Efficient services for better quality urban life
efficient services for better quality urban life
We have already referred to services that the user or customer seeks out in the previous point. Here we wish to deal with infrastructure- or network-based urban services (water, sanitation, energy, transport, waste removal, etc.). As regards efficient services, we can already highlight all research covering infrastructure cost and maintenance, e.g., transport infrastructures that need to hit on appropriate models (Côme et al., 2009, Chamroukhi et al., 2009) and come up with a suitable way of organising their maintenance (Donat et al., 2008).
Next, approaches based around urban metabolism (which still require much work) that attempt to cover the entire chain of consumption within urbanised spaces, highlight the importance of the performance and organisation of these services in terms of natural resource drawdown and the disposal of waste (into the atmosphere, water and soil, in liquid, solid or gas form) generated by urban living (Heynen et al., 2006, Barles, 2010). Awareness of the importance of these mechanisms remains partial and poorly documented (Coutard, 2010) and as one reference work shows, approaches in general are poorly spatialised (Ayres and Ayres, 2002).
Nevertheless, all sorts of experiments and developments are afoot. The figure of the network — the whole bundle of interconnected equipment, planned and managed centrally and offering a more or less standardised service across a territory that it helps bind together (Tarr and Dupuy, 1988) — is being challenged in the “North” (Europe, North America, Japan, etc.) as well as in the “South” (emerging and developing countries) under the impetus of political, economic, technological (mostly concerning the increasing importance of digital technology) and environmental factors. This has created a favourable context for the emergence of more or less decentralised socio-technical alternatives (micro networks and autonomous systems to supply energy, gather rainwater or manage solid waste and waste water, etc.) that tap into existing networks to form new composite systems. The emergence of the notion of “Eautarcie” (Orszagh, 2001) is based around harvesting rainwater, differentiated uses of water depending on quality and the elimination of waste water. However, relatively little is known about infrastructural transition processes, the new underlying technical economic models or the benefits and limits of composite systems from a functional, environmental or urban perspective (Lienart and Larsen, 2006, Gires and De Gouvello, 2009).
The idea of short-term cycles in production, consumption, retrieval and recycling is catching on but involves an entirely new paradigm insofar as it challenges both technical know-how, forms of governance and lifestyles. The idea underlies the previous point where it was raised at the domestic level. At neighbourhood or catchment area level, it features in rain water management (Peters et al., 2005, Andrieu et al., 2010) or the global management of potable, waste, rain or reused water. Large-scale projects are currently in progress, e.g., in Australia (GHD, 2009).

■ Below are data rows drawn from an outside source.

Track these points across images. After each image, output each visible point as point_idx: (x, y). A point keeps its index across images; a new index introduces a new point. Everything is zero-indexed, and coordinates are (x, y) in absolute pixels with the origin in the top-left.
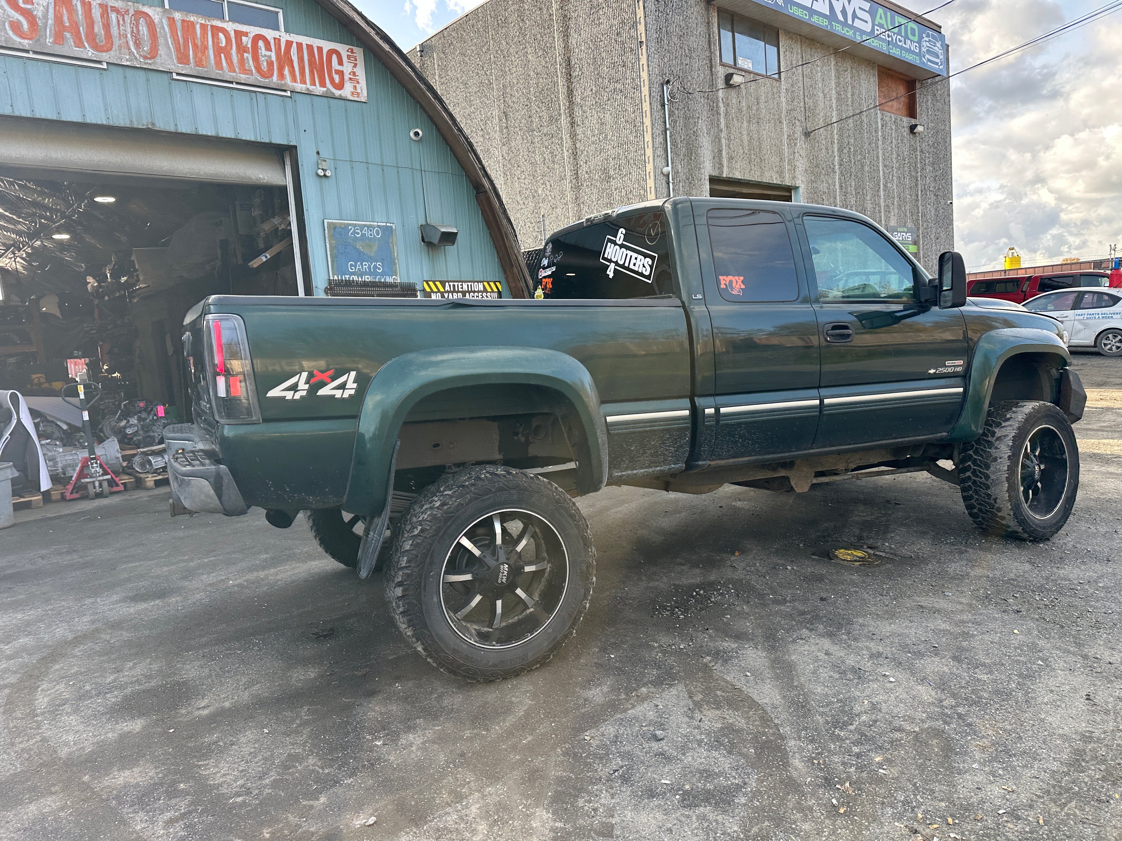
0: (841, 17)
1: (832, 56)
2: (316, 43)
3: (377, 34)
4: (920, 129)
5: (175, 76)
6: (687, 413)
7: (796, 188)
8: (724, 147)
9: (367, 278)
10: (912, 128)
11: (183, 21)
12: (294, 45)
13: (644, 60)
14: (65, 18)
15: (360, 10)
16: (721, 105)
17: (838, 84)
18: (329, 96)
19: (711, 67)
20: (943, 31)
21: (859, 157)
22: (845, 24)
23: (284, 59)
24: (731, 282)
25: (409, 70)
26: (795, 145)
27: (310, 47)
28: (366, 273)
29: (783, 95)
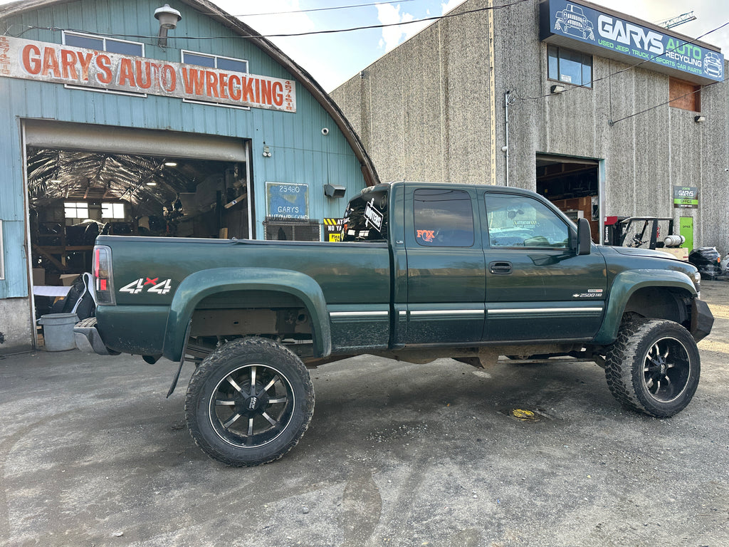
0: (639, 46)
1: (633, 71)
2: (267, 79)
3: (302, 72)
4: (702, 119)
5: (184, 100)
6: (386, 313)
7: (603, 160)
8: (548, 133)
9: (289, 216)
10: (696, 119)
11: (191, 70)
12: (254, 80)
13: (492, 79)
14: (127, 71)
15: (292, 59)
16: (547, 106)
17: (637, 90)
18: (273, 110)
19: (541, 81)
20: (722, 52)
21: (652, 139)
22: (642, 50)
23: (248, 89)
24: (425, 234)
25: (321, 93)
26: (602, 131)
27: (263, 82)
28: (288, 214)
29: (594, 98)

Everywhere, we can see proof that the urban future is a function of increasingly complex phenomena involving overlapping questions straddling many different disciplines. And while scientific approaches that circumscribe specific problems in order to safeguard methodological rigour are still extremely relevant, the spheres that can be circumscribed in this way now benefit greatly from multi-disciplinary perspectives both in terms of scientific worth and in dealing with the crucial issues of sustainability (in a global sense that includes the three pillars) that all urban centres are going to have to face over the coming years. There is major scope for scientific progress in this respect.